"I did not commit the robbery," Charles Rambert shouted. "Do you mean to begin all your horrible insinuations again, as you did at Beaulieu?" he demanded in almost threatening tones. "What evil spirit obsesses you? Why will you insist that your unhappy son is a criminal? I had nothing to do with those robberies at the hotel; I swear I had not, father!"
M. Rambert shrugged his shoulders and clasped his hands.
"What have I done," he muttered, "to have so heavy a cross laid on me?" He turned again to his son. "Your defence is childish. What is the use of mere denials? Words don't mean anything without proofs to support them." The lad was silent, seeming to think it useless to attempt to convince a father who appeared so certain of his guilt, and also crushed by the thought of all that had happened at the hotel. His father betrayed some uneasiness at a new thought that had come into his mind. "I told you not to come to me again except as a last resource, when punishment was actually overtaking you, or when you had proved your innocence: why are you here now? Has something happened that I do not know about? What has happened? What else have you done? Speak!"
Charles Rambert answered in a toneless voice, as if hypnotised:
"There has been a detective in the hotel for the last few days. He called himself Henri Verbier, and was disguised, but I knew him, for I had seen him too lately, and in circumstances too deeply impressed upon my mind for me to be able to forget him, although I only saw him then for a few minutes."
"What do you mean?" said the elder man uneasily.
"I mean that Juve was at the Royal Palace Hotel."
"Juve?" exclaimed Etienne Rambert. "And then—go on!"

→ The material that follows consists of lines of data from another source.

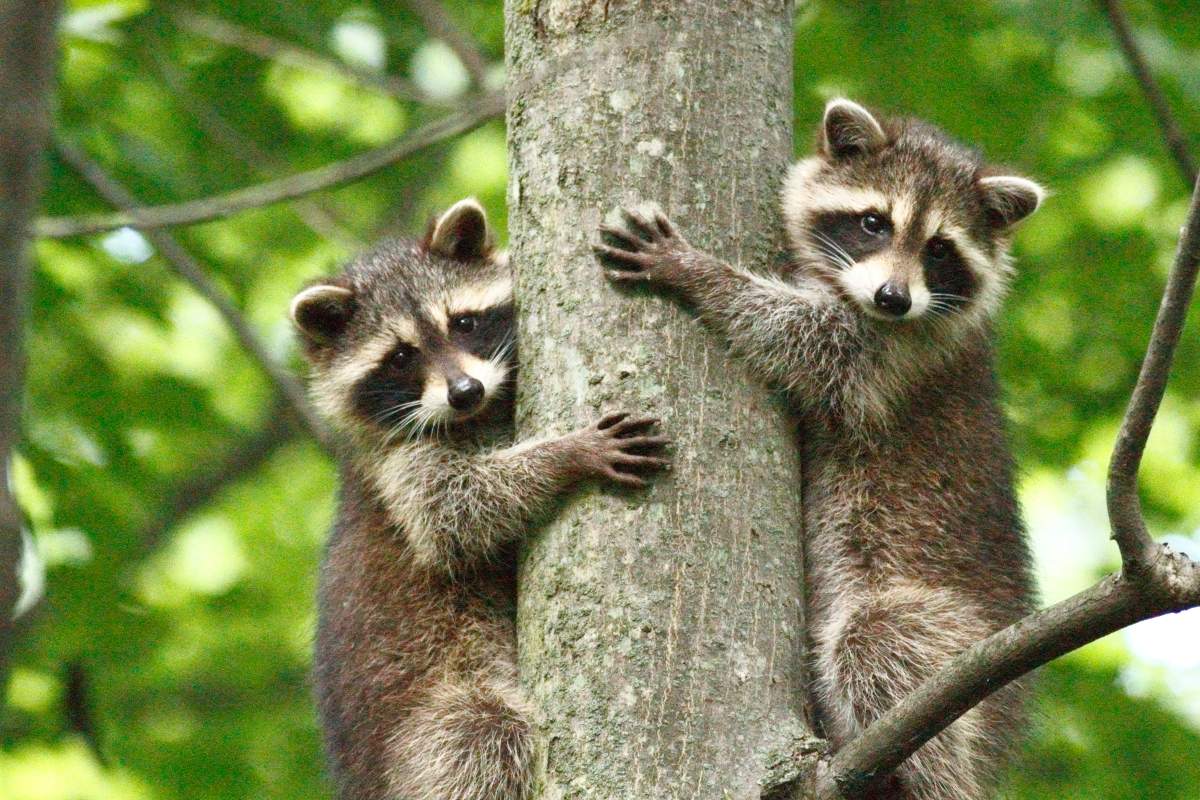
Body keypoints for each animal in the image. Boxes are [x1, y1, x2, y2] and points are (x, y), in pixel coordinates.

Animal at [294, 198, 670, 800]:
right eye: (400, 357)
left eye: (463, 323)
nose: (464, 392)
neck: (479, 415)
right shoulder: (398, 466)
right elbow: (452, 515)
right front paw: (565, 454)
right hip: (425, 725)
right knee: (482, 737)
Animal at [594, 100, 1042, 800]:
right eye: (873, 223)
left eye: (940, 249)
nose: (892, 298)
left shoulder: (903, 358)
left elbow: (815, 347)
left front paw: (701, 274)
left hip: (956, 648)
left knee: (880, 639)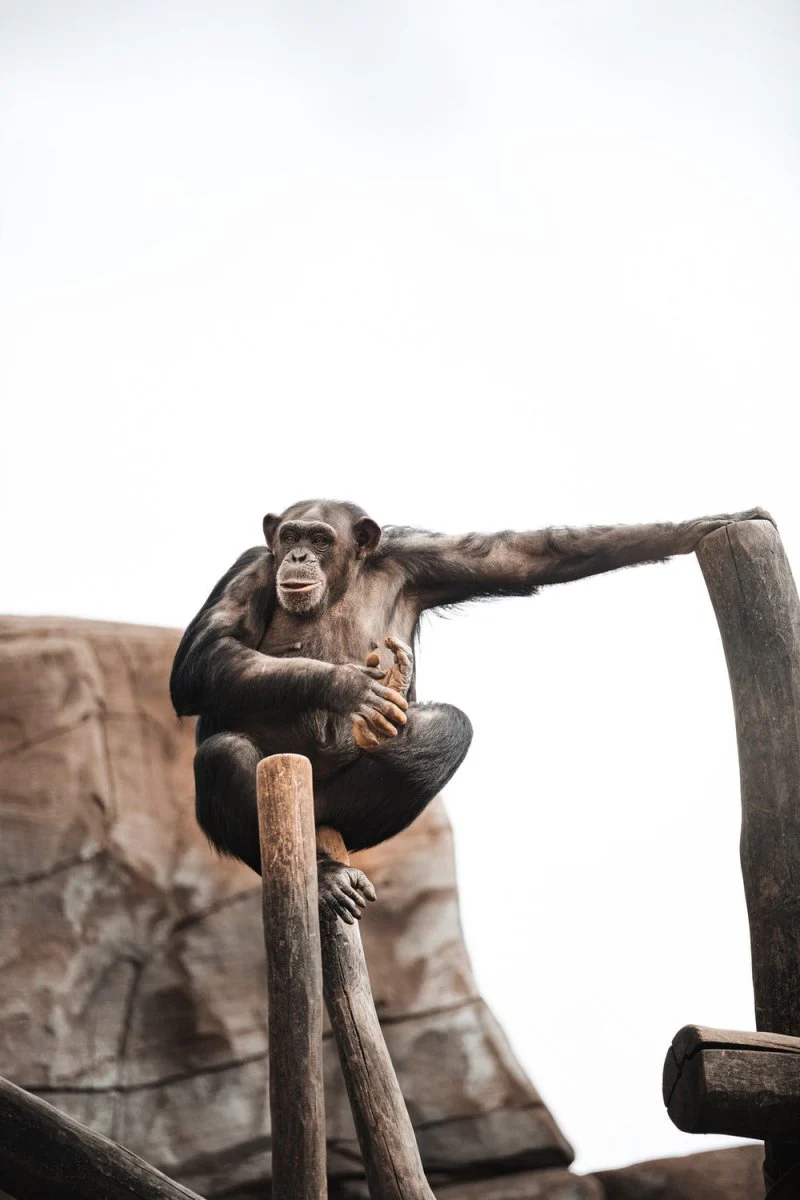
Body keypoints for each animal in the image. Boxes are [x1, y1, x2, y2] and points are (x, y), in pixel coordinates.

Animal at [170, 500, 771, 923]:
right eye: (291, 536)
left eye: (320, 539)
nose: (297, 556)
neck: (343, 582)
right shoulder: (250, 568)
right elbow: (201, 659)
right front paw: (349, 687)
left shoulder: (424, 558)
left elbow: (522, 554)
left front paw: (707, 523)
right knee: (225, 753)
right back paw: (324, 880)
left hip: (342, 814)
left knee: (451, 726)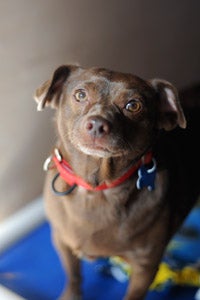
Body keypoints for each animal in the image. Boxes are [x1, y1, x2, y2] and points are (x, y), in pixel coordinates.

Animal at [34, 65, 200, 300]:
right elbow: (73, 275)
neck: (96, 188)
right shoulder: (61, 240)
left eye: (133, 105)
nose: (97, 124)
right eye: (80, 95)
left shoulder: (145, 266)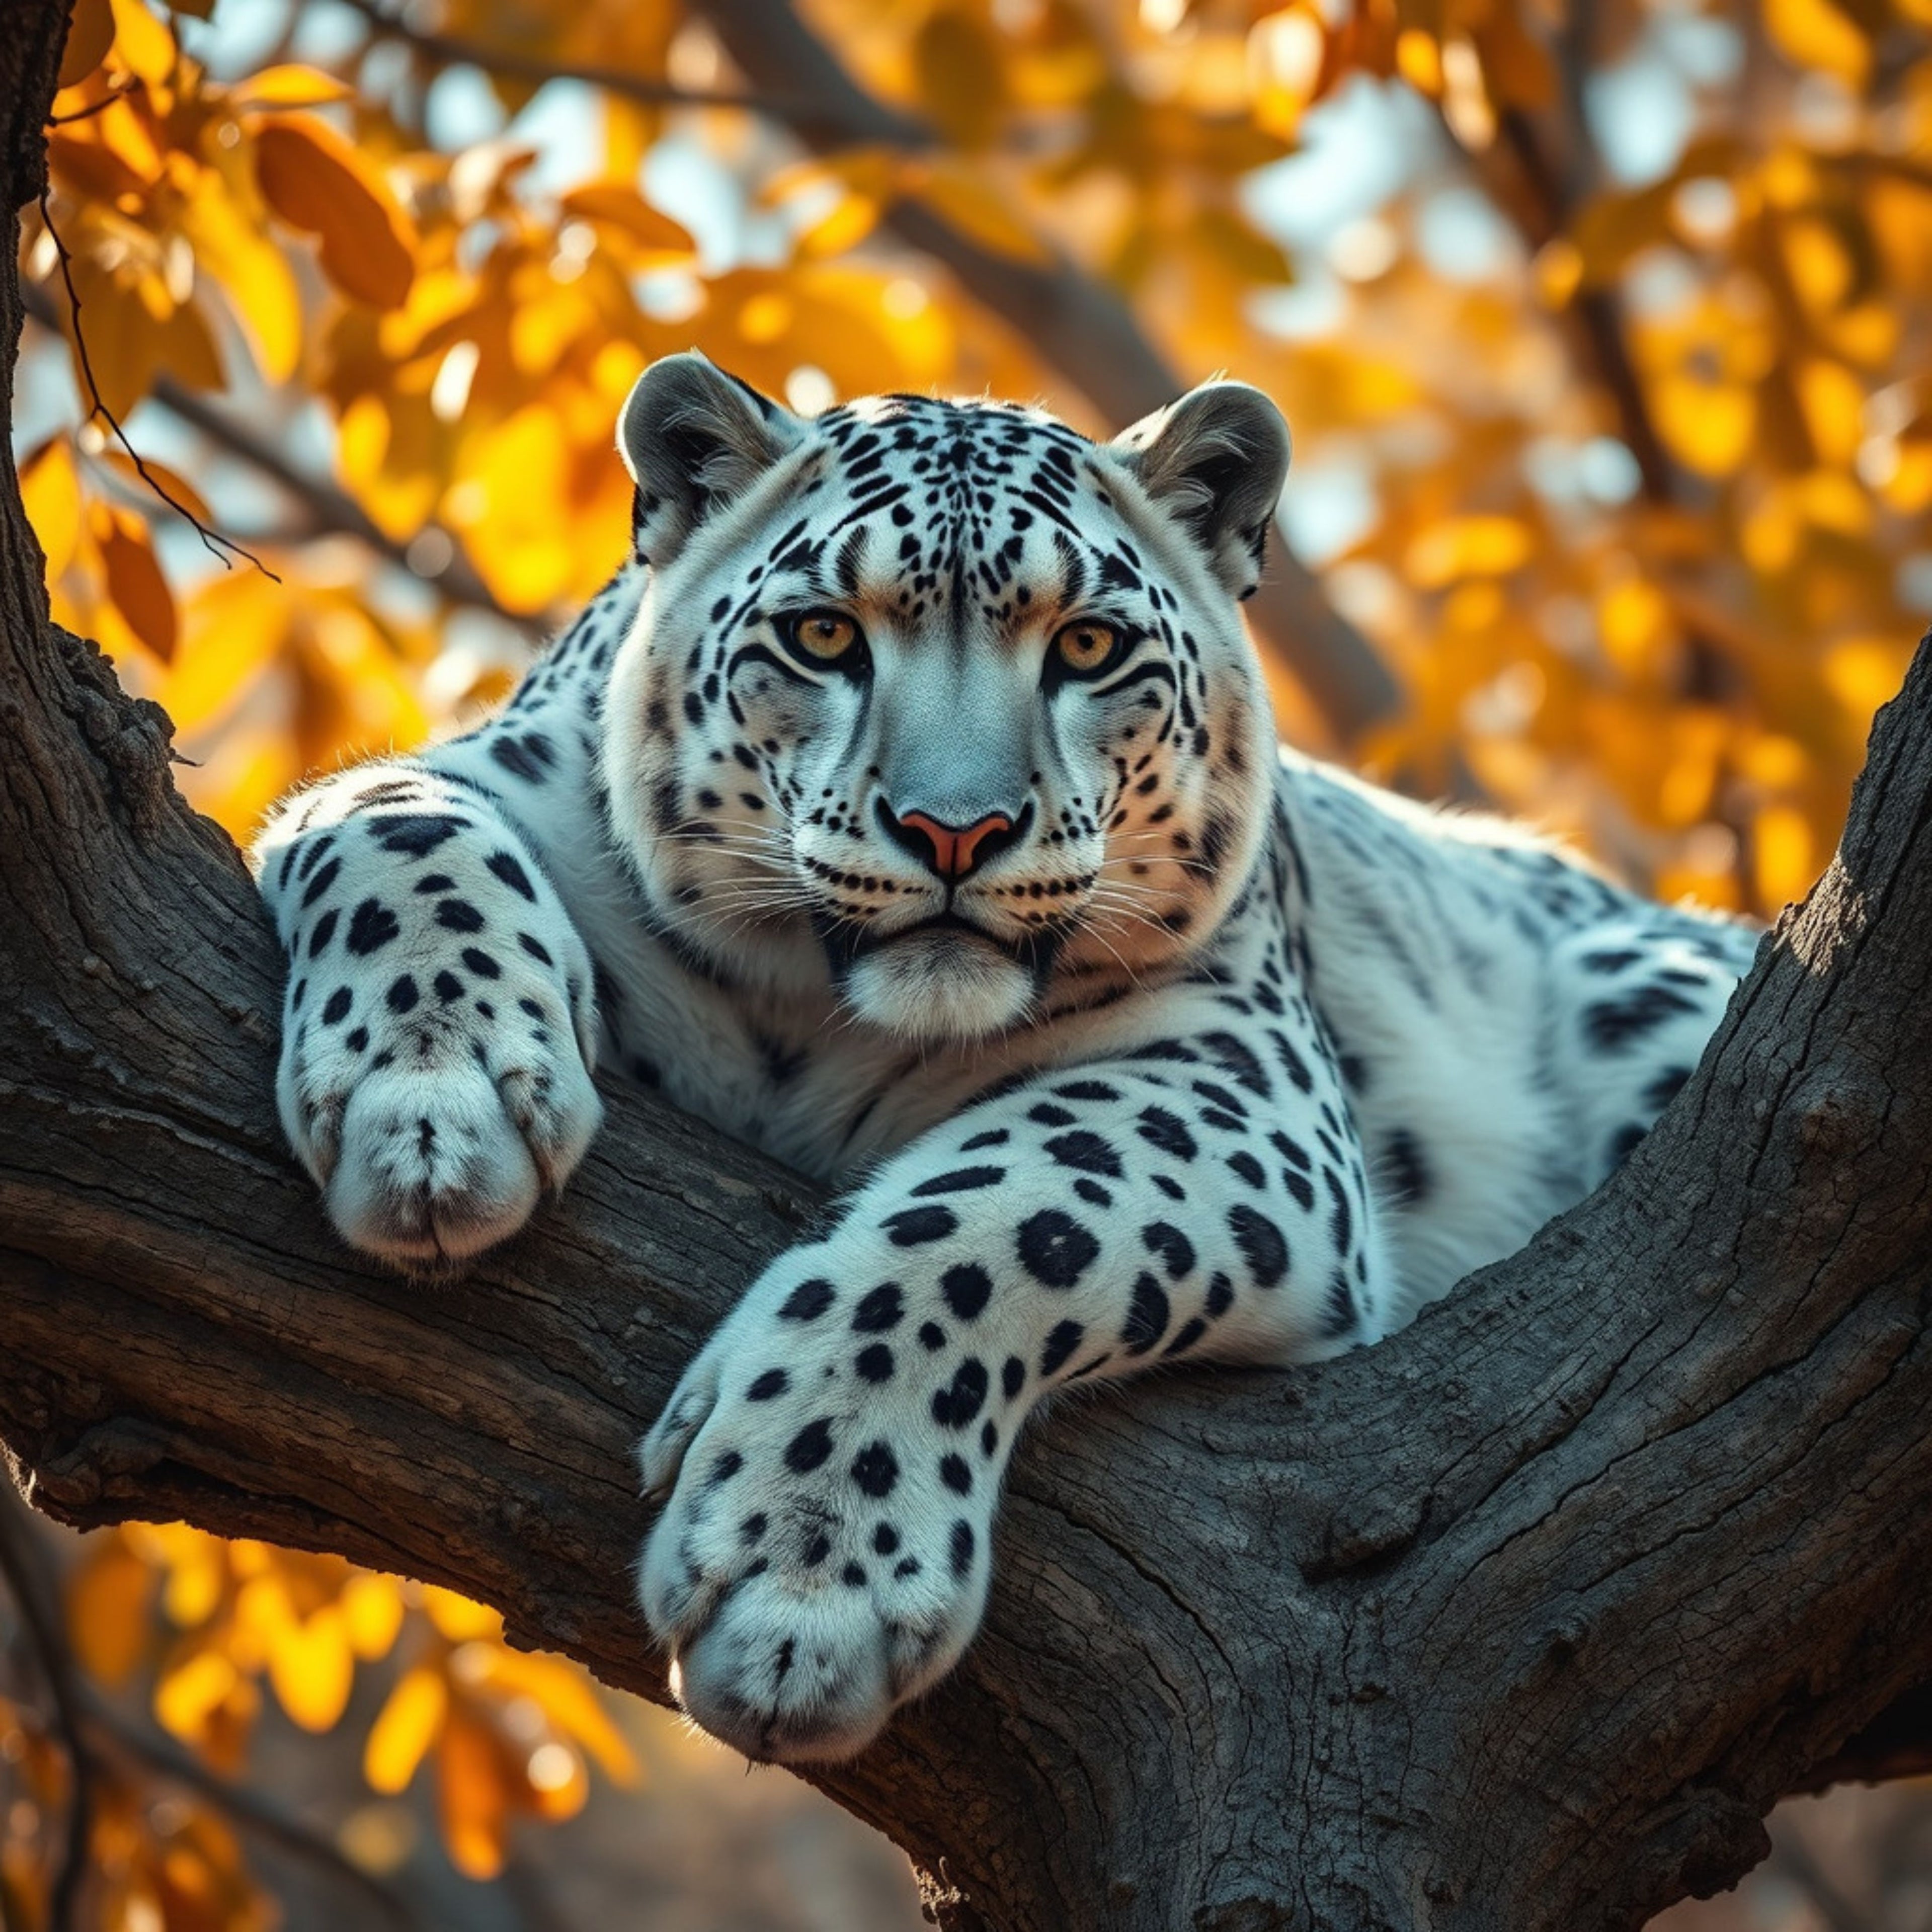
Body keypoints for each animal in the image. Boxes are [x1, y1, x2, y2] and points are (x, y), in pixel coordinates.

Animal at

"Juve, disguised as Henri Verbier, subjected me to a kind of examination, and I don't know what conclusion he came to. Then, this evening, barely two hours ago, he came up to my room and had a long talk, and while he was trying to get some information from me about a matter that I know nothing about—for I swear, papa, that I had nothing whatever to do with the robbery—he came up to me and took hold of me as a man does when he wants to make up to a woman. And I lost my head! I felt that in another minute all would be up with me—that he would establish my identity, which he perhaps suspected already—and I thought of all you had done to save my life by representing that I was dead, and——"
Charles paused for breath. His father's fists were clenched and his face contracted.